Diğer olasılık ise Capotauro'nun sıra dışı bir kahverengi cüce olması. Eğer bu doğruysa, bu nesne yaklaşık yedi ışık yılı uzaklığı ve 300 Kelvin (27 Santigrat derece) sıcaklığı ile gökadamızdaki en soğuk ve en uzak kahverengi cüce olabilir. Eğer Capotauro saf bir kahverengi cüceyse, bilim insanları artık gökadamızın oluşumunu araştırma fırsatı bulacak.
Gandolfi, her iki olasılığın da gökadamız ve galaksilerin oluşumu ile evrimi hakkındaki mevcut bilgilerimizi zorlayacağı için son derece heyecan verici olduğunu ekliyor.
Birleşik Arap Emirlikleri Üniversitesi'nden gökbilimci Muhammad Latif, bu araştırmaya dahil olmayan bir isim olarak, Capotauro'nun JWST'nin bugüne kadarki en kafa karıştırıcı keşiflerinden biri olduğunu belirtiyor. Latif'e göre nesne, nasıl yorumlanırsa yorumlansın, bilgi sınırlarımızı zorluyor.

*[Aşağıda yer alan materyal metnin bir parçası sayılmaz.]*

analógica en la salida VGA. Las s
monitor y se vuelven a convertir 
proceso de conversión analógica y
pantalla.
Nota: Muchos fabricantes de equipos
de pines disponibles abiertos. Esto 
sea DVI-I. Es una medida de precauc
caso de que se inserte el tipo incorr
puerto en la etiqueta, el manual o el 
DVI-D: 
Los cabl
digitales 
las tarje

Capotauro'nun tam özelliklerini belirlemek için yayılan ışık hakkında daha hassas verilere ihtiyaç duyulduğunu ifade eden Latif, ekibin JWST'den bu gizemli nesne hakkında daha fazla veri toplamak için bir talep gönderdiğini ve benzer görünümlü nesneleri aramak için evrenin diğer bölgelerini taradığını sözlerine ekliyor.